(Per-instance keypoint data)
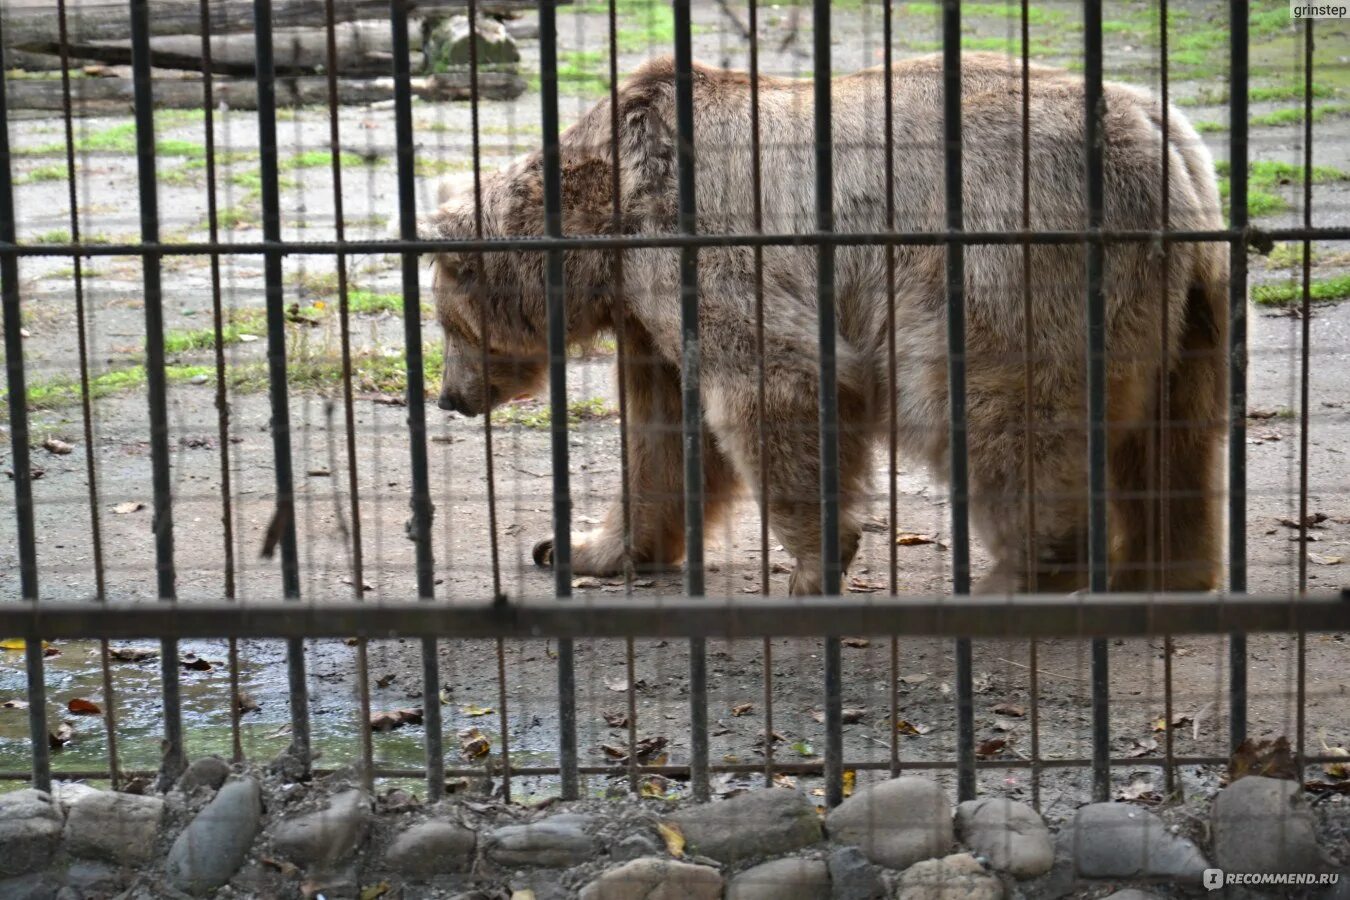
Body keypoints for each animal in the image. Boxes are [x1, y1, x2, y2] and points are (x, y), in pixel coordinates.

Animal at [426, 52, 1231, 593]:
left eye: (443, 325)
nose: (448, 397)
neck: (607, 221)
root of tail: (1160, 136)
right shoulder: (649, 315)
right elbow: (662, 439)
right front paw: (577, 545)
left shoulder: (706, 241)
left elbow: (774, 385)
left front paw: (817, 564)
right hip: (1191, 303)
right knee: (1176, 441)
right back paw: (1162, 569)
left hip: (1009, 264)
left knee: (995, 414)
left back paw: (1025, 572)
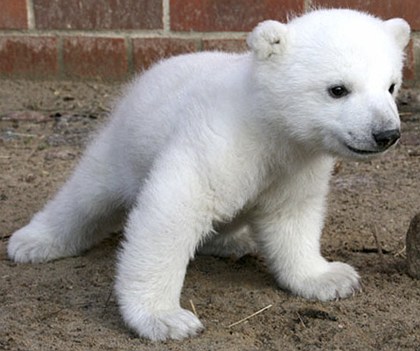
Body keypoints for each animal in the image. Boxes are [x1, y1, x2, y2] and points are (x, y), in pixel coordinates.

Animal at [8, 8, 412, 340]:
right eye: (338, 89)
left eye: (391, 85)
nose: (386, 133)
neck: (267, 123)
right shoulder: (221, 141)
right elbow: (175, 208)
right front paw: (165, 319)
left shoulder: (297, 162)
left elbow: (292, 216)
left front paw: (330, 278)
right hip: (126, 141)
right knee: (87, 194)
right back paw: (32, 242)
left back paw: (233, 241)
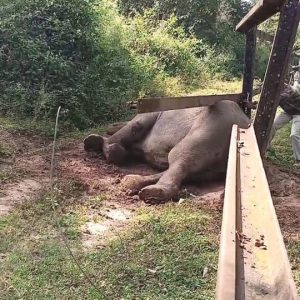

• [To do] The required output is an exact copy of the lines from the one with "root of tail: (1160, 136)" through the final line of the data above, with pictures removed.

• [Result below]
root of tail: (1160, 136)
right shoulder: (649, 315)
right elbow: (662, 439)
right front paw: (577, 545)
left shoulder: (706, 241)
left elbow: (774, 385)
left front paw: (817, 564)
right hip: (1191, 303)
right knee: (1176, 441)
right back paw: (1162, 569)
left hip: (1009, 264)
left knee: (995, 414)
left back paw: (1025, 572)
Body keypoints for each animal in the image. Boxes are [x1, y1, x2, y2] and points are (x, y), in pixel coordinates.

Animal at [8, 8, 412, 340]:
right eye: (338, 89)
left eye: (391, 85)
nose: (386, 133)
neck: (267, 123)
right shoulder: (221, 141)
right elbow: (175, 208)
right front paw: (165, 319)
left shoulder: (297, 162)
left elbow: (292, 216)
left front paw: (330, 278)
right hip: (126, 141)
right knee: (87, 194)
right back paw: (32, 242)
left back paw: (233, 241)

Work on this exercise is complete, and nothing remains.